▶ **Job**:
Which lines run from the one containing "text: (553, 1199) -> (446, 683), moved" through the end of the entries? Restate them word for word, and only those.

▶ **Material for this exercise**:
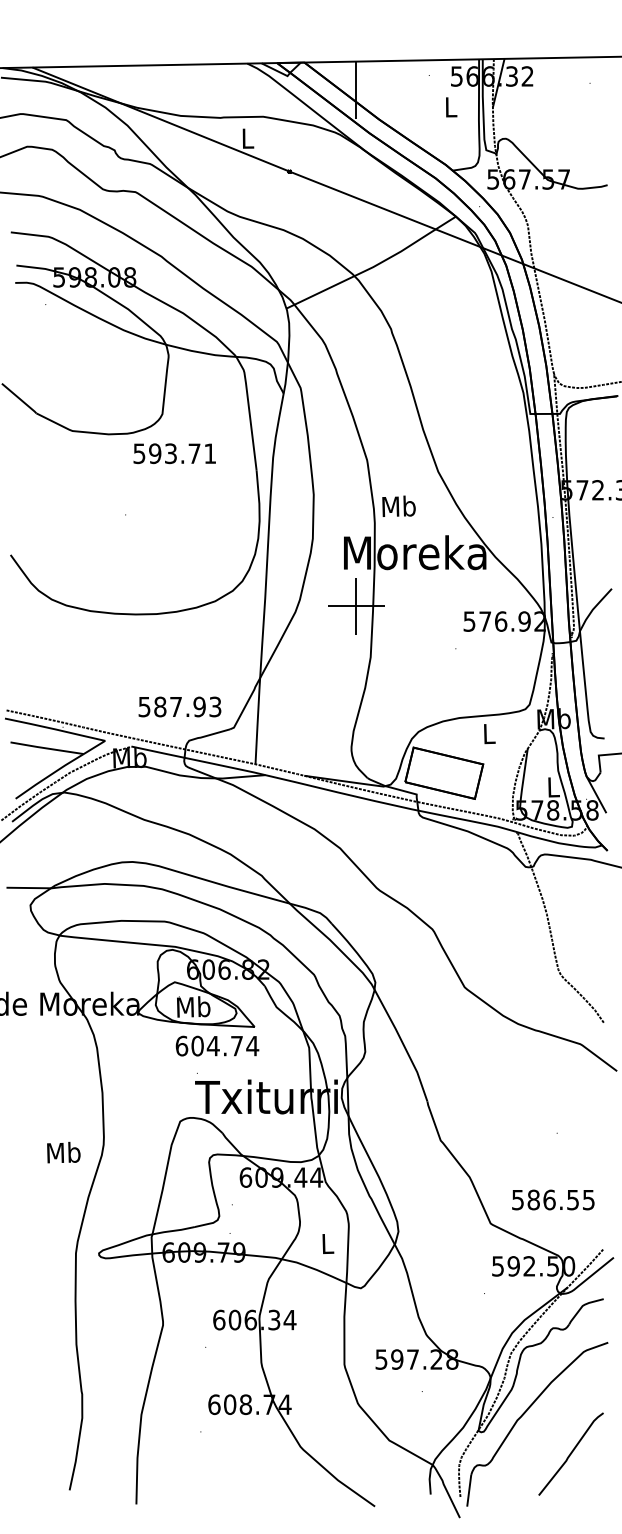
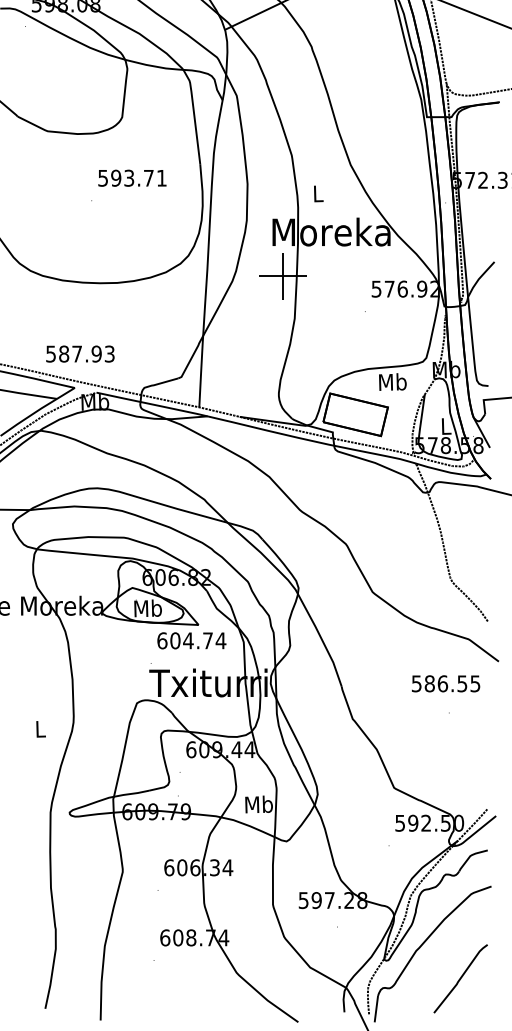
text: (174, 453) -> (132, 178), moved
text: (398, 505) -> (317, 192), Mb -> L
text: (179, 706) -> (80, 353), moved
text: (488, 733) -> (392, 381), L -> Mb
text: (217, 1045) -> (191, 640), moved
text: (63, 1152) -> (40, 728), Mb -> L
text: (553, 1199) -> (446, 683), moved
text: (327, 1243) -> (258, 804), L -> Mb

▶ **Solution to the problem**:
text: (553, 1199) -> (446, 683), moved
text: (327, 1243) -> (258, 804), L -> Mb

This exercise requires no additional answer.